**Task data**

_ _ _ _ _

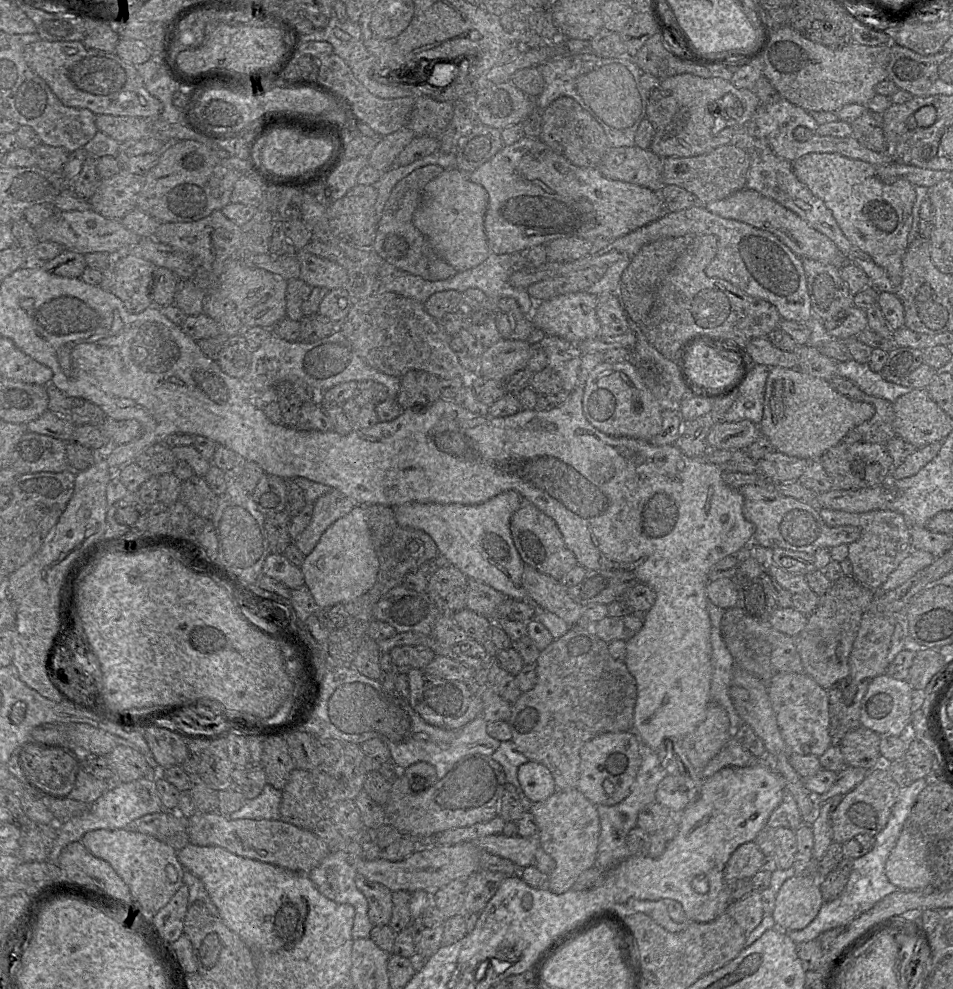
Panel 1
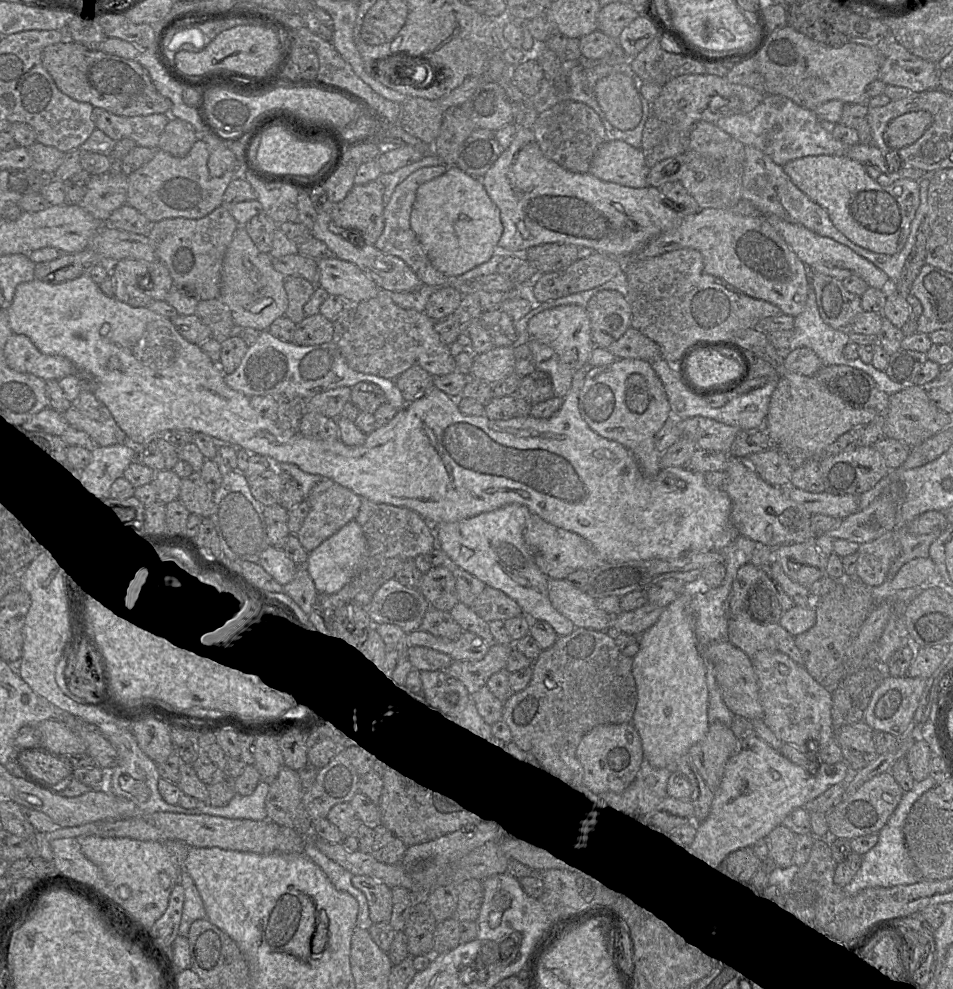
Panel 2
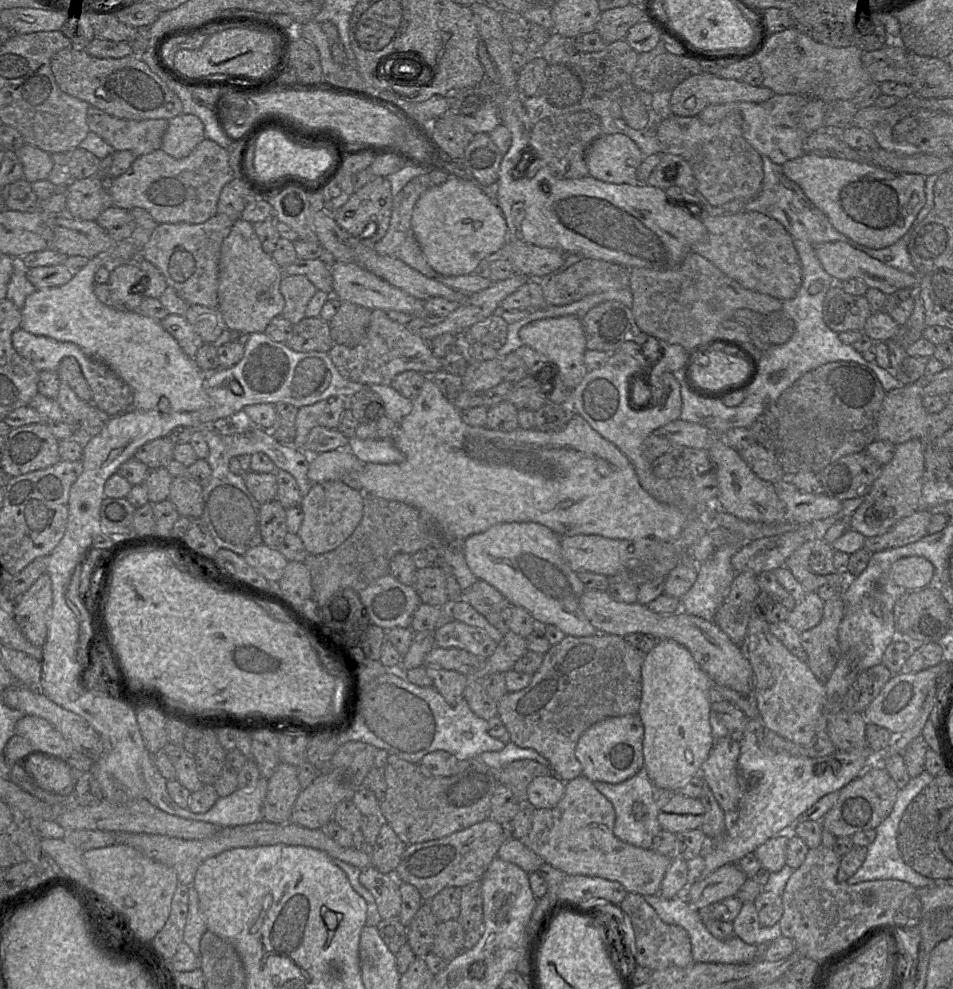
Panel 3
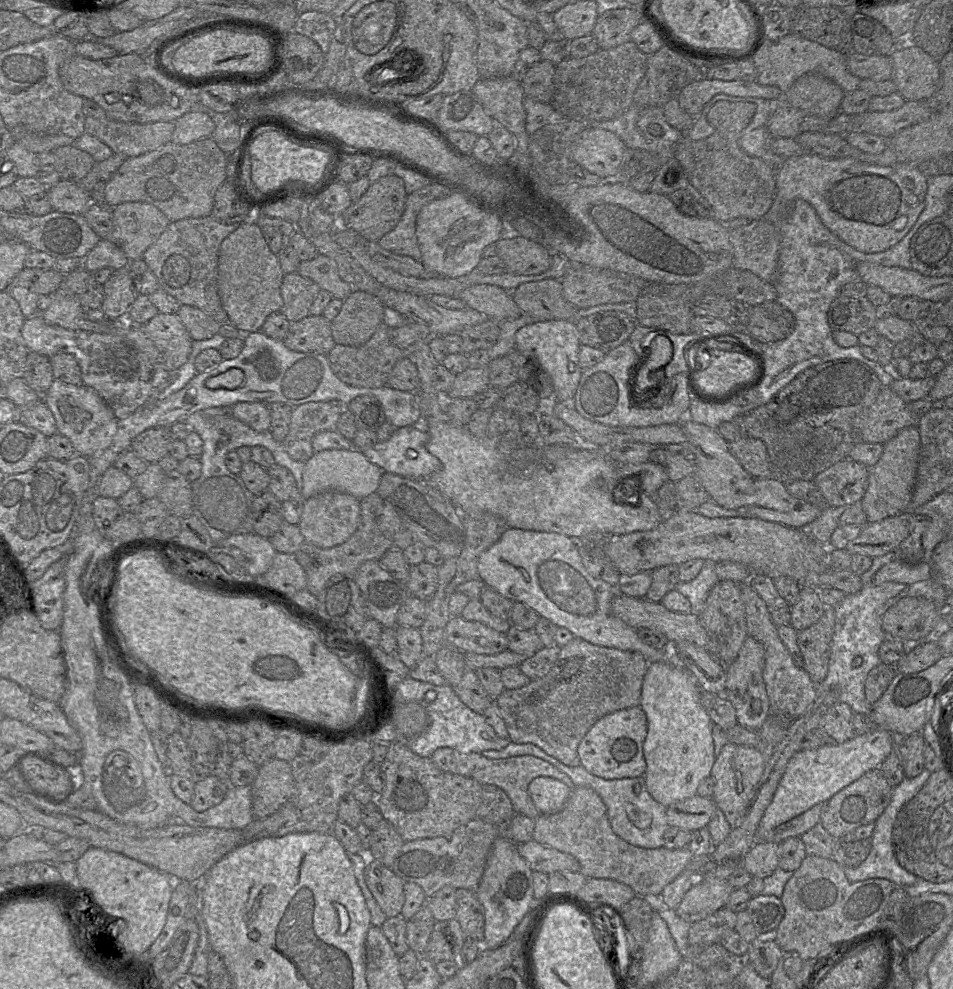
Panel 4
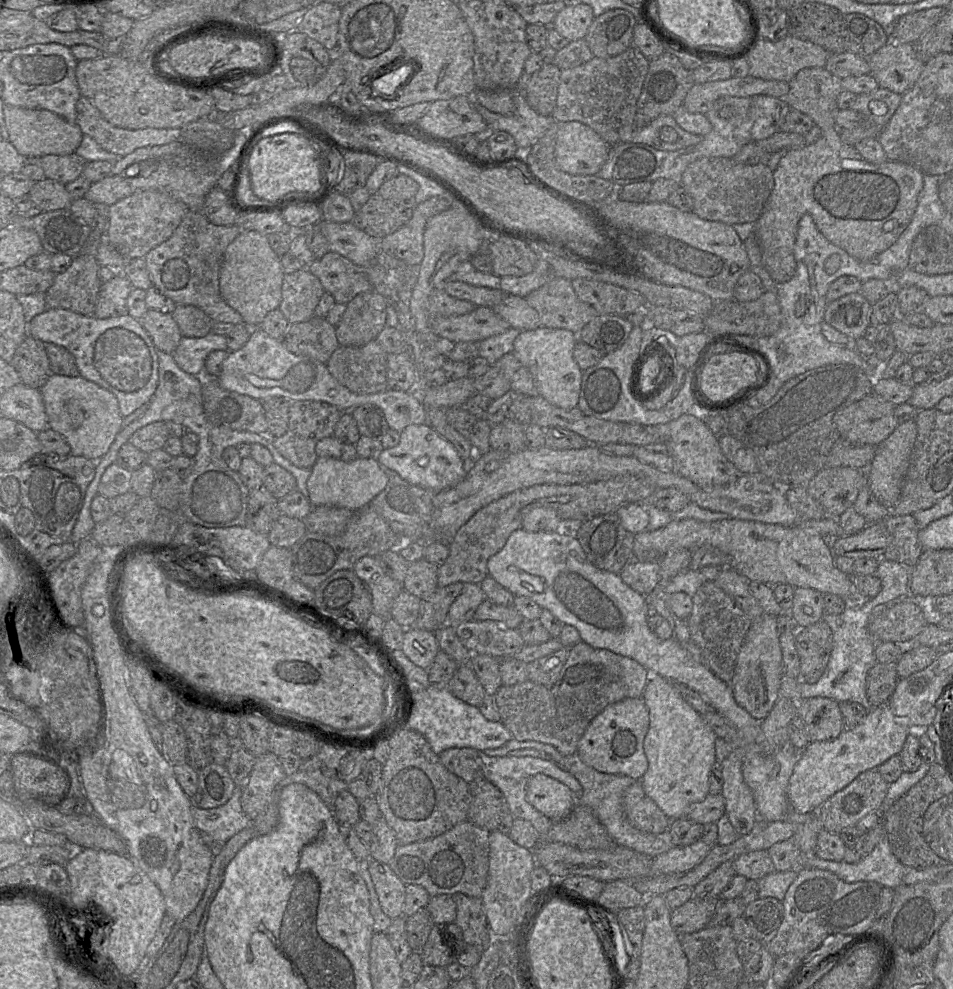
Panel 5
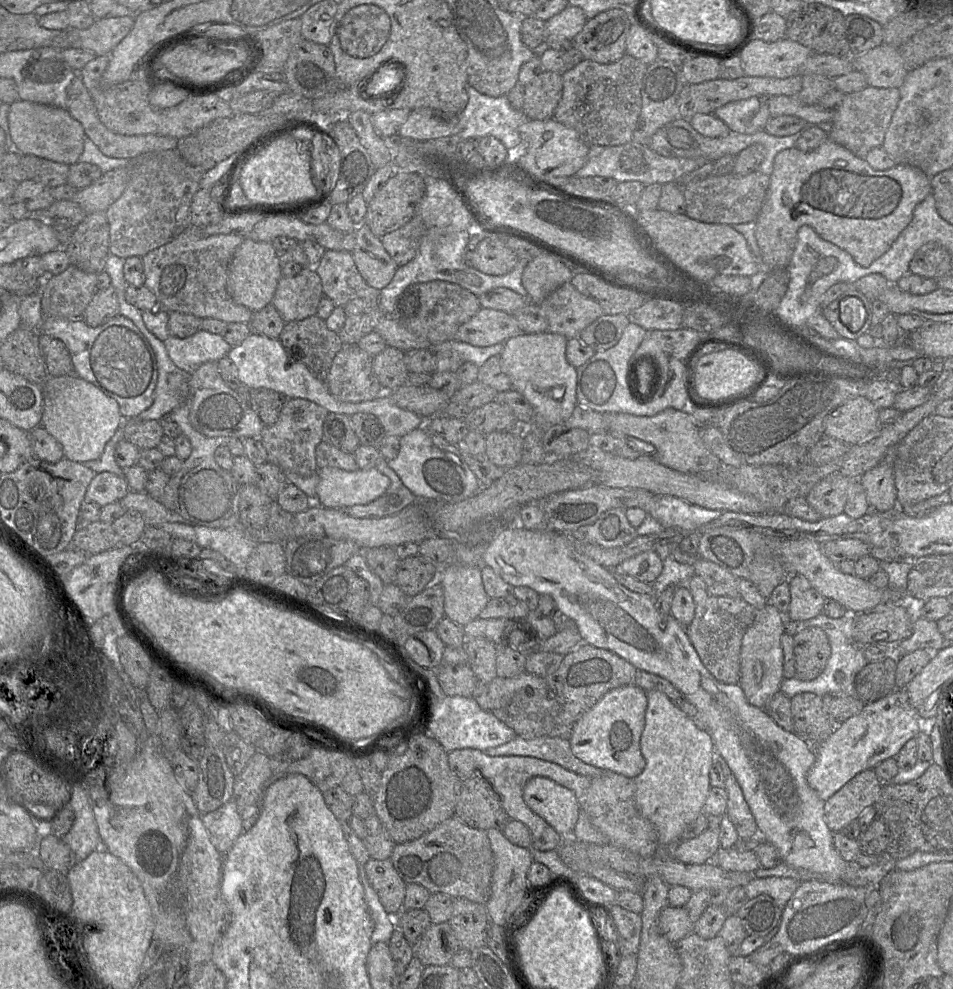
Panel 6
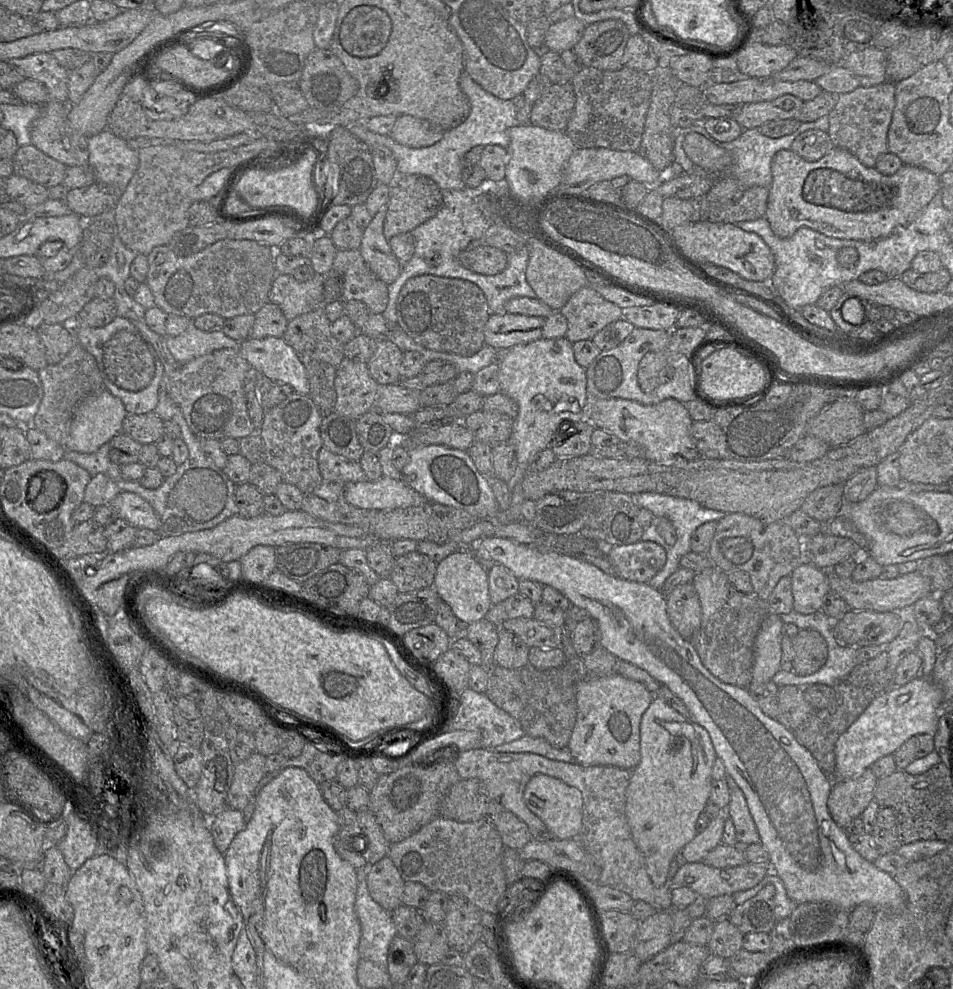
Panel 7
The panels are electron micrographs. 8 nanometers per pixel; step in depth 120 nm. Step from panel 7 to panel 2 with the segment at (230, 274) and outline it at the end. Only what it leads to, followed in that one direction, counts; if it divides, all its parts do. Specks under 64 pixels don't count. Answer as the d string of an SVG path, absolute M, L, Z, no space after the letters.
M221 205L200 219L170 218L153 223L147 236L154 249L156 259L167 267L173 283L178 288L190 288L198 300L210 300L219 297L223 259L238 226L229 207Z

_ _ _ _ _

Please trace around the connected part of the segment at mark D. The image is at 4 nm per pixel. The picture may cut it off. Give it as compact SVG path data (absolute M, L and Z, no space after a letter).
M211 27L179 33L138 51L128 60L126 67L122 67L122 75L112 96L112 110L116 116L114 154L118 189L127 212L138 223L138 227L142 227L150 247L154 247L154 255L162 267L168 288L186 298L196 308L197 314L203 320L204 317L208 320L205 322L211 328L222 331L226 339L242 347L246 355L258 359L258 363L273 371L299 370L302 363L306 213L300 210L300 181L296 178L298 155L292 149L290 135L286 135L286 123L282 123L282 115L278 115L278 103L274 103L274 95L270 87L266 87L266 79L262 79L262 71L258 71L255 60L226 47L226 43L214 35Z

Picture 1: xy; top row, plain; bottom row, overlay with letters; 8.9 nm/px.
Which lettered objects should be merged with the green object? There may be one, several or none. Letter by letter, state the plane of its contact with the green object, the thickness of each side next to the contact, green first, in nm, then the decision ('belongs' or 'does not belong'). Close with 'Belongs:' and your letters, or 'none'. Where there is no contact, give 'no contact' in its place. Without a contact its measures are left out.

_ _ _ _ _

**Exercise**
Taking the lines above, repeat exactly those from the line that contains "Picture 1: xy;" through the line that contains "Which lettered objects", and both of those lines as well. Include nothing else.

**Result below**
Picture 1: xy; top row, plain; bottom row, overlay with letters; 8.9 nm/px.
Which lettered objects should be merged with the green object? There may be one, several or none. Letter by letter, state the plane of its contact with the green object, the thickness of each side next to the contact, green first, in nm, then the decision ('belongs' or 'does not belong'). Close with 'Belongs:' and your letters, or 'none'. Where there is no contact, give 'no contact' in its place. Without a contact its measures are left out.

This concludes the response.